Seeing this, some of the rangers came, and they put shackles on the loggerhead turtle because she was too big for them to lift. They tied up her legs and flipped her on her back. Then they attached a chain to the shackles and began to drag her upside down with a four-wheeler back to the water.

Now, this turtle’s life has been jerked around, messed with, and she’s no doubt in some discomfort, despite the best attempts by the rangers to be gentle with her. But in order for her to life to be saved and her destiny preserved, that was the only viable option. If the rangers stood and shouted at this turtle to turn around, she wouldn’t have understood. They did what they had to do to get her where she needed to go.

Yes, God’s Spirit does speak to us, and He can guide us with His Word. But more often than not, we are as the psalmist prayed we wouldn’t be—needing to be led like the turtle, pulled—pushed, prodded.

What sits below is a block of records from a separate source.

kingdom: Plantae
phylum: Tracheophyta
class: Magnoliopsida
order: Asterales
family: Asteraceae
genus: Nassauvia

We read, “Do not be like a horse or mule, without understanding, that must be controlled with bit and bridle or else it will not come near you,” (Psalm 32:9).

God cares too deeply for us to let us keep going down the wrong path or in the wrong direction. And He will drop an unexpected journey—a detour—in our way to get us turned around. Sometimes, that may mean being flipped on our back, or shackled by our feet. Sometimes, that may mean being disoriented even within our own disorientation. Sometimes, that might mean being drug along until we finally feel the familiarity of our home. Once the turtle felt the water, she could be untied and put right-side up again. Once she realized where she was, she was set free.

But in order for her to get to her destiny, she had to be flipped, turned and then drug. Just like Joseph from the pit to the camel. God enters our situations in detours and at times that requires a jerk, flip, tweaks and pulls. We may yell in our hearts, “What are you doing to me God? Where are you taking me? Why can’t I understand?”

God answers, often too quietly for us to hear over our own shouts, “I’m taking you exactly where you need to be. Trust Me.”